Contained in our Beginner Training Schedule is a system for quantifying how much aerobic work you're doing and, especially for those new to multisport, giving one an idea of work equivalency. Race your strength, train your weakness, it is often said. If you're supposed to do as much or more in your weak event as in your strong, how does one know what more work is?
Over the years I've developed a system of points equivalency, and it works thusly:
1 mile cycling = 1 point
1/4 mile running = 1 points
100 meters swimming = 1 point
So, a balanced week might consist of 25 miles running, 100 miles on the bike and 10,000m in the pool. This shouldn't infer that a balanced week is better than an unbalanced one, only that, over a period of time, if you're consistently racking up more points in one event than another, your training favors that event.

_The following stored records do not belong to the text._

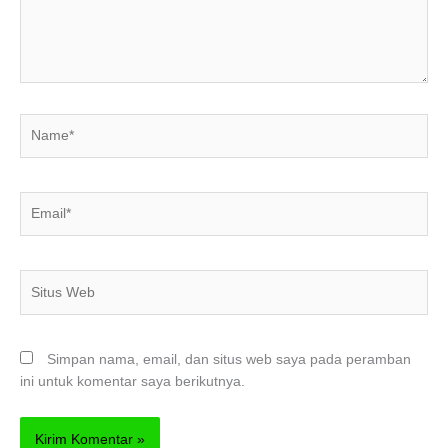
Name*
Email*
Situs
Web
Simpan nama, email, dan situs web saya pada peramban
ini untuk komentar saya berikutnya.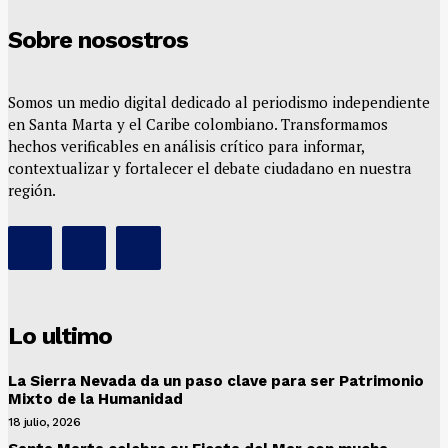
Sobre nosostros
Somos un medio digital dedicado al periodismo independiente
en Santa Marta y el Caribe colombiano. Transformamos
hechos verificables en análisis crítico para informar,
contextualizar y fortalecer el debate ciudadano en nuestra
región.
Lo ultimo
La Sierra Nevada da un paso clave para ser Patrimonio
Mixto de la Humanidad
18 julio, 2026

This might not be a bad thing. If you've come to triathlon from swimming, you might rightly perceive that any lack of success you might have as a triathlete might be due to a lack of attention to the run. You might need to run 35 or 40 miles per week in order to make fast progress, whereas a pair of 4000m sessions in the pool might be enough to maintain your status quo. In this case, the aerobic work you perform in the pool will only gain you half the points you log running. There's nothing necessarily wrong with that.
As we've been moving through a pair of online "virtual camps" this points system has been employed, and questions arise about how one might modify this system. I haven't modified it in over a decade, however perhaps some changes are in order.

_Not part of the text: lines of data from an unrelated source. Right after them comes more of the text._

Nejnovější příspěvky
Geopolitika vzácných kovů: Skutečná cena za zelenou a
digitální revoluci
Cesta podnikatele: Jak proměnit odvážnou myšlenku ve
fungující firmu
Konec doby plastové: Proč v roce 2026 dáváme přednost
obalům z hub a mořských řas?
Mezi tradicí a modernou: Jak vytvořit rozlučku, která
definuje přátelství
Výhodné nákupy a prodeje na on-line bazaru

- Elevation: We have a pair of Swedes staying with us as I write this, Jonas Colting and Björn Andersson. The latter has just arrived, but the former has been here a couple of weeks. He's been campaigning for extra credit due to elevation gain. As we discussed this, it appears we both agree on the following: total elevation gain of 300' while running earns an extra point, and 1000' on the bike gains you a point. Yes, these points are hard to earn, however, it's not so much because of any extra difficulty. It's more a result of the extra time these aerobic sessions take. In point of fact, I'd probably be more tired after a 2-hour flat run than a 2-hour hill run, but if I flattened out hte 2-hour hill run it might only take me 1:30 or 1:40.

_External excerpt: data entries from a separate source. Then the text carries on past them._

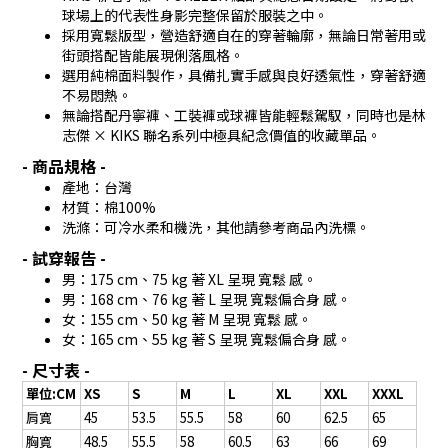
球場上的代表性身影完整保留於服裝之中。
採用寬鬆版型，營造舒適自在的穿著輪廓，無論日常著用或
街頭搭配皆能展現俐落風格。
選用純棉面料製作，具備扎實手感與良好透氣性，穿著舒適
不易悶熱。
無論搭配丹寧褲、工裝褲或球褲皆能輕鬆駕馭，同時也是林
志傑 × KIKS 聯名系列中極具紀念價值的收藏單品。
- 商品規格 -
產地：台灣
材質：棉100%
洗滌：可冷水柔和機洗，其他請參考商品內洗標。
- 試穿報告 -
男：175 cm、75 kg 著 XL 呈現 寬鬆 感。
男：168 cm、76 kg 著 L 呈現 寬鬆偏合身 感。
女：155 cm、50 kg 著 M 呈現 寬鬆 感。
女：165 cm、55 kg 著 S 呈現 寬鬆偏合身 感。
- 尺寸表 -
單位:CM
XS
S
M
L
XL
XXL
XXXL
肩寬
45
53.5
55.5
58
60
62.5
65
胸寬
48.5
55.5
58
60.5
63
66
69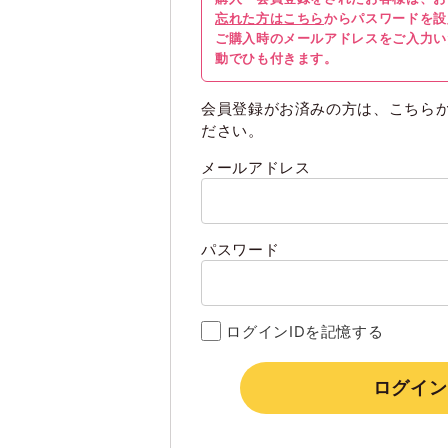
忘れた方はこちら
からパスワードを設
ご購入時のメールアドレスをご入力い
動でひも付きます。
会員登録がお済みの方は、こちら
ださい。
メールアドレス
パスワード
ログインIDを記憶する
ログイン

- Strength sessions: I've struggled with this, because these are not aerobic sessions per se. However, they are accretive to one's performance in an aerobic activity, especially an endurance activity that also requires a lot of strength. Therefore, I would probably lean against giving points for weight workouts if I was simply considering a pure runner. However, weights are especially helpful for the bike and the swim. So, I'm giving 1 point for every 5 minutes spent in the weight room, but you've got to spend at least 20 minutes in a session to rack up any points. A one-hour session would give you 12 points, but that assumes very little lollygagging. These points assume a hard-core weight session.
- Intensity: If one gives extra credit for elevation gain, why not for sessions engaged at a higher intensity? This is an aerobic points system, designed to give you an idea how much bulk you're doing during a building phase. If you want to engage in higher-intensity workouts, fine, however you'll probably find that your overall point totals will decrease. That's an eventuality when you engage in speedwork.
- Yoga, etc.: No, can't do it. Yes, you're right in arguing that yoga, or stretching, is just as accretive to performance as is a weight session. I'm not saying yoga isn't important. But if I give points for yoga, why not for massage? Or sleep? Or a good diet? At some point one has to draw the line or a system like this becomes meaningless.
Having established that, perhaps there is room for an overall training index, where not only aerobic work is quantified, but also other health factors. Perhaps points are added for every hour of sleep above 7 hours a night, and subtracted for hours less than that. Likewise, points are given for diet, therapies, and so forth. Perhaps you'll read about that in future Slowtwitch pages.